Alternatively, evidence given by the plaintiff or the defendant may,
demonstrate that there was a lack of reasonable care on the part of the
defendant. Thus in Barkway v South Wales Transport Co [1950] 1 All ER 392

(Reading 8.15) a bus, owned by the defendant company, veered across the
road and crashed over an embankment after one of the tyres of the bus
burst. The defendant gave evidence about its system of tyre inspection and
this showed that there had been a lack of reasonable care in the system of
inspection which caused the defect resulting in the crash. Accordingly, the
House of Lords held that it was not necessary to rely on an inference of lack
of reasonable care arising from the control by the defendant of the bus which
would not normally crash over an embankment.
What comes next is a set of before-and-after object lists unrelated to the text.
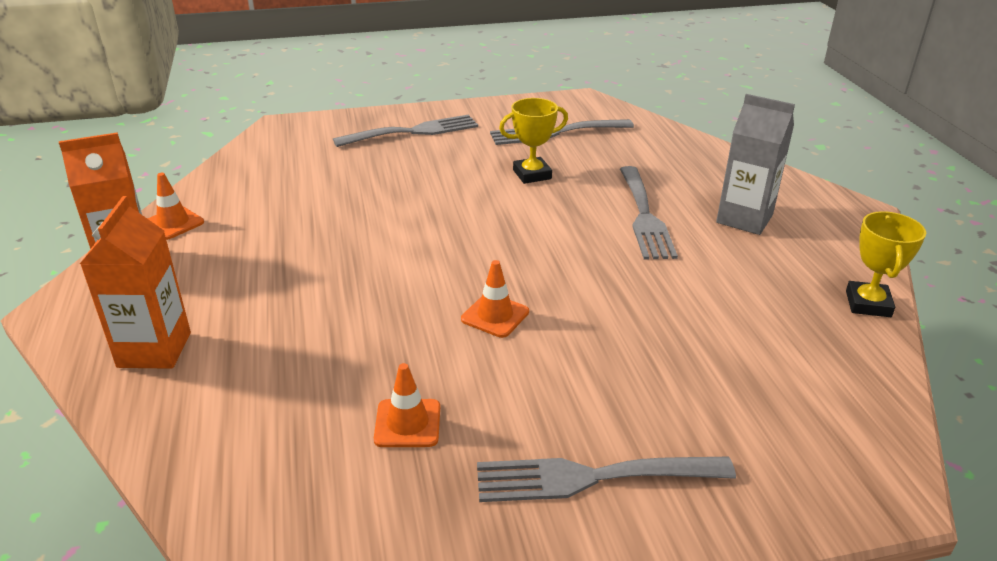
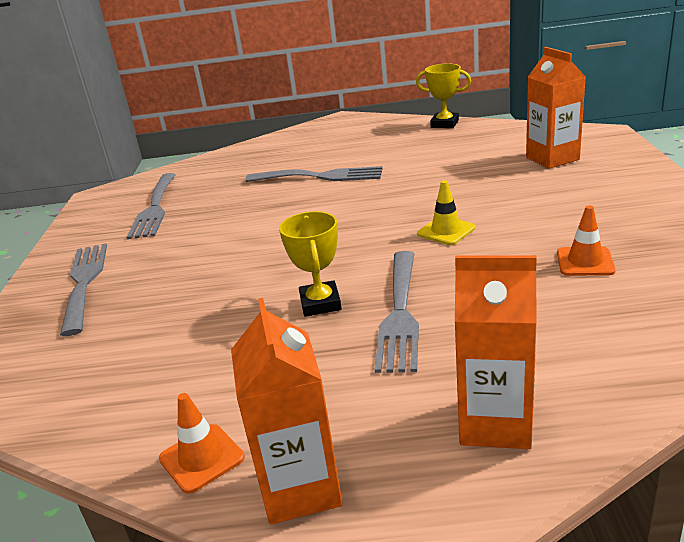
camera: 75 degrees left, 5 degrees down
(495, 315) = (446, 231): orange traffic cone -> yellow traffic cone
(532, 174) = (227, 218): yellow trophy -> yellow trophy (320, 303)
(592, 477) = (621, 199): grey fork -> grey fork (400, 313)
(741, 415) = (552, 158): none -> orange carton
(744, 219) = (338, 147): grey carton -> none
As Lord Porter said, 394-5:
The doctrine [of res ipsa loquitur]s dependent on the absence of explanation, and, although
it is the duty of the defendants, if they desire to protect themselves, to give an adequate
explanation of the cause of the accident, yet, if the facts are sufficiently known, the question
ceases to be one where the facts speak for themselves, and the solution is to be found by
determining whether, on the facts as established, negligence is to be inferred or not.

SUMMARY
At the end of this unit we can now summarise the main points as follows:
1. The courts have required that if a duty to take care is imposed upon a
person, that person must exercise the standard of care that a
reasonable person would exercise in the particular circumstances.
2. The standard of care is:

objective, not subjective, and does not depend on the standards of a


particular person;

not inflexible or rigid, but depends on the circumstances of the case.
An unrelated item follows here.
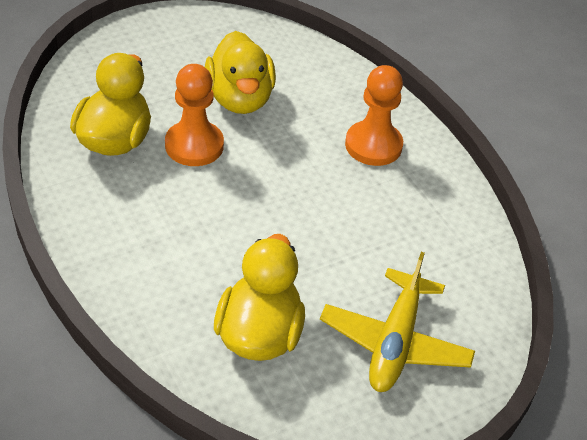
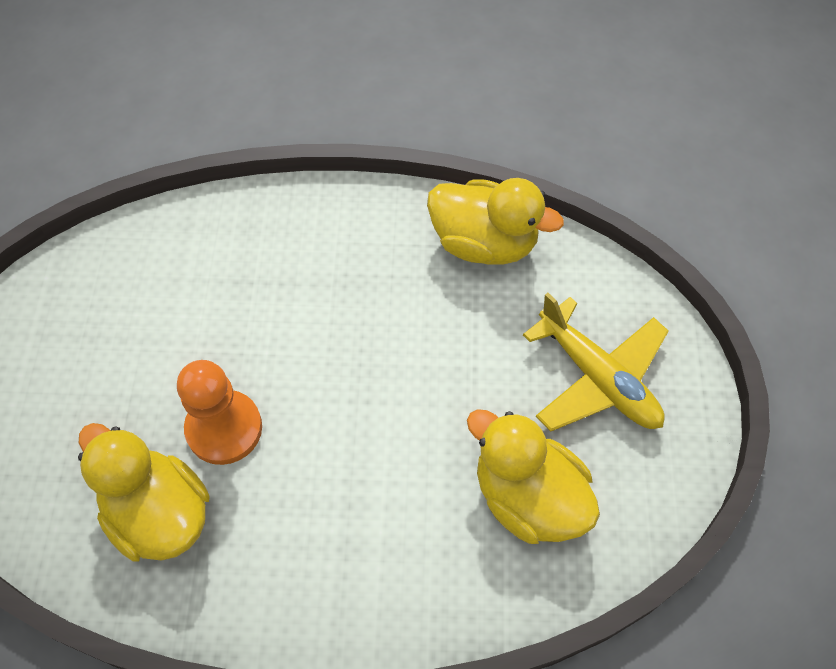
camera: 55 degrees left, 15 degrees up
(240, 99) = (181, 342): yellow duck -> yellow duck (484, 243)
(373, 145) = (336, 251): orange pawn -> none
3. In determining what is reasonable care in a particular situation, the


courts have regard to:

the likelihood of resulting harm;

the gravity or seriousness of the harm if it does occur;

the difficulty and expense of taking precautionary measures to prevent


the harm;

the normal and accepted practices of people in such situations;

standards indicated in legislation or subsidiary legislation;

the public value and importance of the action being taken which
causes the harm.

4. It is for the person alleging that there has been a failure to take
reasonable care which is usually, but not always, the plaintiff to prove
that there has been such failure.
5. The person seeking to prove that there has been a failure to exercise
reasonable care in civil proceedings must prove this on the balance of
probabilities i.e. that it is more likely than not.
6. A person seeking to prove that there has been a failure to exercise
reasonable care may rely upon an inference of such failure, if it is
shown that something that was in the control of the other person has
caused harm which it would not have caused if reasonable care had
been exercised by the person in control of that thing (res ipsa loquitur).
This is, however, only an inference that may be available from the
facts, but it may be displaced by other evidence to the contrary.